Goal of the exercise: So that the copy matches the original, retype each line of the material below exactly.

Supplied data:
-.-.-
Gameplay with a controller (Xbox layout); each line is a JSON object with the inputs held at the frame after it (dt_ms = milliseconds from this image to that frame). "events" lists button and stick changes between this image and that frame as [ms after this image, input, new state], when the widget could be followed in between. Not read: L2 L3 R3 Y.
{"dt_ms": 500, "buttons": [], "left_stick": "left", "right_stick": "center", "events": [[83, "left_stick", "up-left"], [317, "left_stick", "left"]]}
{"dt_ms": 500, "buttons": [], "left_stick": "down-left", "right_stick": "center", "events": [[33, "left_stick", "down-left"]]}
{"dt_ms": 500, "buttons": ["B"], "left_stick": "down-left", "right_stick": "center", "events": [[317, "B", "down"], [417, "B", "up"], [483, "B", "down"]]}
-.-.-
Output:
Gameplay with a controller (Xbox layout); each line is a JSON object with the inputs held at the frame after it (dt_ms = milliseconds from this image to that frame). "events" lists button and stick changes between this image and that frame as [ms after this image, input, new state], when the widget could be followed in between. Not read: L2 L3 R3 Y.
{"dt_ms": 500, "buttons": [], "left_stick": "left", "right_stick": "center", "events": [[83, "left_stick", "up-left"], [317, "left_stick", "left"]]}
{"dt_ms": 500, "buttons": [], "left_stick": "down-left", "right_stick": "center", "events": [[33, "left_stick", "down-left"]]}
{"dt_ms": 500, "buttons": ["B"], "left_stick": "down-left", "right_stick": "center", "events": [[317, "B", "down"], [417, "B", "up"], [483, "B", "down"]]}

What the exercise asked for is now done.